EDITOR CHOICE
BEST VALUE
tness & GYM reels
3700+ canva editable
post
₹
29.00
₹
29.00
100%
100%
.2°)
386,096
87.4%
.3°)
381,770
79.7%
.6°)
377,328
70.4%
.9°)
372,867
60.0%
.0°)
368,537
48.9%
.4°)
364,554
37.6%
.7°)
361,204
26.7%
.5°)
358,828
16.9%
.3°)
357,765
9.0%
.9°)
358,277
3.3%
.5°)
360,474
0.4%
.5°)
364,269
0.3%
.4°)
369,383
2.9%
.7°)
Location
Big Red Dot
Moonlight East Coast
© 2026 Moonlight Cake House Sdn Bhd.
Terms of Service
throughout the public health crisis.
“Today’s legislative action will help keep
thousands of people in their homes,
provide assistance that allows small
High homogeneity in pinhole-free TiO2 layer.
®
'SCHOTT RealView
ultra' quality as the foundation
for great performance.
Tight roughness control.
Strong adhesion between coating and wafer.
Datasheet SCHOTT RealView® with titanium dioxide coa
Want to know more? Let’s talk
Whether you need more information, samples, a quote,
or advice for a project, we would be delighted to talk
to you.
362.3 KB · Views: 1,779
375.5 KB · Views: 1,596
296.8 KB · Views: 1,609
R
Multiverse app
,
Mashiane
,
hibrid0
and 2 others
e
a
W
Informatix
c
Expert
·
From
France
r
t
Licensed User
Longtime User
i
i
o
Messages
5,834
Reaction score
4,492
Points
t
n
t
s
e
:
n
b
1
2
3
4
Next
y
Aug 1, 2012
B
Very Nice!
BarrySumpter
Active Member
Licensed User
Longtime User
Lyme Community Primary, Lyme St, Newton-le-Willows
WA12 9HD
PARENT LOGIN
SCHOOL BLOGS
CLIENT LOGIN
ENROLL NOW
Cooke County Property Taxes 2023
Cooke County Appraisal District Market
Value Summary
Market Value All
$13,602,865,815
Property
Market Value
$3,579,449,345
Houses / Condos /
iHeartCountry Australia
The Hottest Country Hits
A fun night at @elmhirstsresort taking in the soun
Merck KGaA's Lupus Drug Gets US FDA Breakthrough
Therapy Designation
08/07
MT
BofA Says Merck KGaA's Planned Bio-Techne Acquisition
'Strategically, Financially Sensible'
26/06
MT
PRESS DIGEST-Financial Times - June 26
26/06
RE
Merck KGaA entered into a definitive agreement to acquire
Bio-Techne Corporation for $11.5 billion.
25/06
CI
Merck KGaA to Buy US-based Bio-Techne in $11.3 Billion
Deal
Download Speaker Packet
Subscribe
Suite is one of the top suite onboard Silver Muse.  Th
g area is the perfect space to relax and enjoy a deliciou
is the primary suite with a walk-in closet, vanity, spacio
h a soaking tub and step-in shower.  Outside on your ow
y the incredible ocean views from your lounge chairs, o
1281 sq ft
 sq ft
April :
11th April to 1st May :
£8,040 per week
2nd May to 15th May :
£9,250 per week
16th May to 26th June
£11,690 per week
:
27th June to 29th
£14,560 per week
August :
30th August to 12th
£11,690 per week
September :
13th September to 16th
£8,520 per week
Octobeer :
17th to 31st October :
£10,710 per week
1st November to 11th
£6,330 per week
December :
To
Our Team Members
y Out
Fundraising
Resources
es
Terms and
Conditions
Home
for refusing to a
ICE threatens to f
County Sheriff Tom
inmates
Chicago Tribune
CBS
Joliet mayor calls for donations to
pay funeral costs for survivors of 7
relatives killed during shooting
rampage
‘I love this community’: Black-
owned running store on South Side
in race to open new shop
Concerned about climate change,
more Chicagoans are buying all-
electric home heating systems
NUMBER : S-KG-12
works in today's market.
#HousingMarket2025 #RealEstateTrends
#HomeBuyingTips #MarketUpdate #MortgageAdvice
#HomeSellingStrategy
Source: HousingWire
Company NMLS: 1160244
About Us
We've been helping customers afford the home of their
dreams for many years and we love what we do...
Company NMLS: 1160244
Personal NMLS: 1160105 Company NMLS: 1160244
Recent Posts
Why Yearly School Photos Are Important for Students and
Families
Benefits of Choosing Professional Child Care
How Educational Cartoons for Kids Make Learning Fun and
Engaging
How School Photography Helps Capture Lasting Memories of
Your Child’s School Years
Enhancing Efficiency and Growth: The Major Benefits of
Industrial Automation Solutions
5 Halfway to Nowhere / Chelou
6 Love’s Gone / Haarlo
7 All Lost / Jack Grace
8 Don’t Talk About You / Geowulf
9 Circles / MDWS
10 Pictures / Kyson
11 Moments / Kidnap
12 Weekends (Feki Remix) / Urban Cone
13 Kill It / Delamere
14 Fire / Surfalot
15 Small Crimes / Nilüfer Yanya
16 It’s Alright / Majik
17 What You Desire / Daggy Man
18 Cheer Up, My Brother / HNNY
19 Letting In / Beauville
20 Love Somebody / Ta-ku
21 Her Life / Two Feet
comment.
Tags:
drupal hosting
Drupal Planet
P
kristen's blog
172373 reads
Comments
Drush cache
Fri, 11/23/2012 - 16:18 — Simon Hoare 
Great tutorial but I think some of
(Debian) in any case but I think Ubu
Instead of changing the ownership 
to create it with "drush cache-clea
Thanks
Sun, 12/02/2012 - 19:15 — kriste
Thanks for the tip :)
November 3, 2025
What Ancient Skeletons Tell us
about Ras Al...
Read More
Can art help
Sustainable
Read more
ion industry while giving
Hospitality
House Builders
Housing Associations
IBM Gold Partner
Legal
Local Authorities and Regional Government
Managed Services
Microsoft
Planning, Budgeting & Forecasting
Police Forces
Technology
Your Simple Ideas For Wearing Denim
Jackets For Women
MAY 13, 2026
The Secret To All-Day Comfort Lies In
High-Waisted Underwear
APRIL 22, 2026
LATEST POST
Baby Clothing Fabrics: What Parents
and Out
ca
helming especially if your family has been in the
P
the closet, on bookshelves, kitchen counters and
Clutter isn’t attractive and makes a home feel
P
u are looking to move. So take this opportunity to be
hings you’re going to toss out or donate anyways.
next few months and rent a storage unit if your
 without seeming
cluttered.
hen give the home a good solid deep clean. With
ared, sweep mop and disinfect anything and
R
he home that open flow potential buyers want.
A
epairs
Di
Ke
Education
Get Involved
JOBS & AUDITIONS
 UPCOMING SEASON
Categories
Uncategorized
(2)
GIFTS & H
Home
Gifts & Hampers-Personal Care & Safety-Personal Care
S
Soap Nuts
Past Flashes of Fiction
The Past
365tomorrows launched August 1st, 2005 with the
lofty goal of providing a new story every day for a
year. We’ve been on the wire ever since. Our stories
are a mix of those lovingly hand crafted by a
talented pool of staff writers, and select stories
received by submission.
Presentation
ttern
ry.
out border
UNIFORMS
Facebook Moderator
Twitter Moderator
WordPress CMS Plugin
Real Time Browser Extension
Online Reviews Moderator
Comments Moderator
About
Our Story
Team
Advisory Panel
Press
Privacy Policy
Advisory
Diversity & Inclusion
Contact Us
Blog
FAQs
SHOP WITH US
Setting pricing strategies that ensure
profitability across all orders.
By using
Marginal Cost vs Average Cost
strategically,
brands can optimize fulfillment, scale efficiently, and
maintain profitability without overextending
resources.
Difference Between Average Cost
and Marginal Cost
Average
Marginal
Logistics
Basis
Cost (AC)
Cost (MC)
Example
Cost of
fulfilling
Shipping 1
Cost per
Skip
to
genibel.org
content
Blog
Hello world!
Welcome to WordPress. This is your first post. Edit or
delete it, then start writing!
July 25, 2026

→ PROBLEM DETAILS: May I have all of the records repeated exactly?

→ RESPONSE:
EDITOR CHOICE
BEST VALUE
tness & GYM reels
3700+ canva editable
post
₹
29.00
₹
29.00
100%
100%
.2°)
386,096
87.4%
.3°)
381,770
79.7%
.6°)
377,328
70.4%
.9°)
372,867
60.0%
.0°)
368,537
48.9%
.4°)
364,554
37.6%
.7°)
361,204
26.7%
.5°)
358,828
16.9%
.3°)
357,765
9.0%
.9°)
358,277
3.3%
.5°)
360,474
0.4%
.5°)
364,269
0.3%
.4°)
369,383
2.9%
.7°)
Location
Big Red Dot
Moonlight East Coast
© 2026 Moonlight Cake House Sdn Bhd.
Terms of Service
throughout the public health crisis.
“Today’s legislative action will help keep
thousands of people in their homes,
provide assistance that allows small
High homogeneity in pinhole-free TiO2 layer.
®
'SCHOTT RealView
ultra' quality as the foundation
for great performance.
Tight roughness control.
Strong adhesion between coating and wafer.
Datasheet SCHOTT RealView® with titanium dioxide coa
Want to know more? Let’s talk
Whether you need more information, samples, a quote,
or advice for a project, we would be delighted to talk
to you.
362.3 KB · Views: 1,779
375.5 KB · Views: 1,596
296.8 KB · Views: 1,609
R
Multiverse app
,
Mashiane
,
hibrid0
and 2 others
e
a
W
Informatix
c
Expert
·
From
France
r
t
Licensed User
Longtime User
i
i
o
Messages
5,834
Reaction score
4,492
Points
t
n
t
s
e
:
n
b
1
2
3
4
Next
y
Aug 1, 2012
B
Very Nice!
BarrySumpter
Active Member
Licensed User
Longtime User
Lyme Community Primary, Lyme St, Newton-le-Willows
WA12 9HD
PARENT LOGIN
SCHOOL BLOGS
CLIENT LOGIN
ENROLL NOW
Cooke County Property Taxes 2023
Cooke County Appraisal District Market
Value Summary
Market Value All
$13,602,865,815
Property
Market Value
$3,579,449,345
Houses / Condos /
iHeartCountry Australia
The Hottest Country Hits
A fun night at @elmhirstsresort taking in the soun
Merck KGaA's Lupus Drug Gets US FDA Breakthrough
Therapy Designation
08/07
MT
BofA Says Merck KGaA's Planned Bio-Techne Acquisition
'Strategically, Financially Sensible'
26/06
MT
PRESS DIGEST-Financial Times - June 26
26/06
RE
Merck KGaA entered into a definitive agreement to acquire
Bio-Techne Corporation for $11.5 billion.
25/06
CI
Merck KGaA to Buy US-based Bio-Techne in $11.3 Billion
Deal
Download Speaker Packet
Subscribe
Suite is one of the top suite onboard Silver Muse.  Th
g area is the perfect space to relax and enjoy a deliciou
is the primary suite with a walk-in closet, vanity, spacio
h a soaking tub and step-in shower.  Outside on your ow
y the incredible ocean views from your lounge chairs, o
1281 sq ft
 sq ft
April :
11th April to 1st May :
£8,040 per week
2nd May to 15th May :
£9,250 per week
16th May to 26th June
£11,690 per week
:
27th June to 29th
£14,560 per week
August :
30th August to 12th
£11,690 per week
September :
13th September to 16th
£8,520 per week
Octobeer :
17th to 31st October :
£10,710 per week
1st November to 11th
£6,330 per week
December :
To
Our Team Members
y Out
Fundraising
Resources
es
Terms and
Conditions
Home
for refusing to a
ICE threatens to f
County Sheriff Tom
inmates
Chicago Tribune
CBS
Joliet mayor calls for donations to
pay funeral costs for survivors of 7
relatives killed during shooting
rampage
‘I love this community’: Black-
owned running store on South Side
in race to open new shop
Concerned about climate change,
more Chicagoans are buying all-
electric home heating systems
NUMBER : S-KG-12
works in today's market.
#HousingMarket2025 #RealEstateTrends
#HomeBuyingTips #MarketUpdate #MortgageAdvice
#HomeSellingStrategy
Source: HousingWire
Company NMLS: 1160244
About Us
We've been helping customers afford the home of their
dreams for many years and we love what we do...
Company NMLS: 1160244
Personal NMLS: 1160105 Company NMLS: 1160244
Recent Posts
Why Yearly School Photos Are Important for Students and
Families
Benefits of Choosing Professional Child Care
How Educational Cartoons for Kids Make Learning Fun and
Engaging
How School Photography Helps Capture Lasting Memories of
Your Child’s School Years
Enhancing Efficiency and Growth: The Major Benefits of
Industrial Automation Solutions
5 Halfway to Nowhere / Chelou
6 Love’s Gone / Haarlo
7 All Lost / Jack Grace
8 Don’t Talk About You / Geowulf
9 Circles / MDWS
10 Pictures / Kyson
11 Moments / Kidnap
12 Weekends (Feki Remix) / Urban Cone
13 Kill It / Delamere
14 Fire / Surfalot
15 Small Crimes / Nilüfer Yanya
16 It’s Alright / Majik
17 What You Desire / Daggy Man
18 Cheer Up, My Brother / HNNY
19 Letting In / Beauville
20 Love Somebody / Ta-ku
21 Her Life / Two Feet
comment.
Tags:
drupal hosting
Drupal Planet
P
kristen's blog
172373 reads
Comments
Drush cache
Fri, 11/23/2012 - 16:18 — Simon Hoare 
Great tutorial but I think some of
(Debian) in any case but I think Ubu
Instead of changing the ownership 
to create it with "drush cache-clea
Thanks
Sun, 12/02/2012 - 19:15 — kriste
Thanks for the tip :)
November 3, 2025
What Ancient Skeletons Tell us
about Ras Al...
Read More
Can art help
Sustainable
Read more
ion industry while giving
Hospitality
House Builders
Housing Associations
IBM Gold Partner
Legal
Local Authorities and Regional Government
Managed Services
Microsoft
Planning, Budgeting & Forecasting
Police Forces
Technology
Your Simple Ideas For Wearing Denim
Jackets For Women
MAY 13, 2026
The Secret To All-Day Comfort Lies In
High-Waisted Underwear
APRIL 22, 2026
LATEST POST
Baby Clothing Fabrics: What Parents
and Out
ca
helming especially if your family has been in the
P
the closet, on bookshelves, kitchen counters and
Clutter isn’t attractive and makes a home feel
P
u are looking to move. So take this opportunity to be
hings you’re going to toss out or donate anyways.
next few months and rent a storage unit if your
 without seeming
cluttered.
hen give the home a good solid deep clean. With
ared, sweep mop and disinfect anything and
R
he home that open flow potential buyers want.
A
epairs
Di
Ke
Education
Get Involved
JOBS & AUDITIONS
 UPCOMING SEASON
Categories
Uncategorized
(2)
GIFTS & H
Home
Gifts & Hampers-Personal Care & Safety-Personal Care
S
Soap Nuts
Past Flashes of Fiction
The Past
365tomorrows launched August 1st, 2005 with the
lofty goal of providing a new story every day for a
year. We’ve been on the wire ever since. Our stories
are a mix of those lovingly hand crafted by a
talented pool of staff writers, and select stories
received by submission.
Presentation
ttern
ry.
out border
UNIFORMS
Facebook Moderator
Twitter Moderator
WordPress CMS Plugin
Real Time Browser Extension
Online Reviews Moderator
Comments Moderator
About
Our Story
Team
Advisory Panel
Press
Privacy Policy
Advisory
Diversity & Inclusion
Contact Us
Blog
FAQs
SHOP WITH US
Setting pricing strategies that ensure
profitability across all orders.
By using
Marginal Cost vs Average Cost
strategically,
brands can optimize fulfillment, scale efficiently, and
maintain profitability without overextending
resources.
Difference Between Average Cost
and Marginal Cost
Average
Marginal
Logistics
Basis
Cost (AC)
Cost (MC)
Example
Cost of
fulfilling
Shipping 1
Cost per
Skip
to
genibel.org
content
Blog
Hello world!
Welcome to WordPress. This is your first post. Edit or
delete it, then start writing!
July 25, 2026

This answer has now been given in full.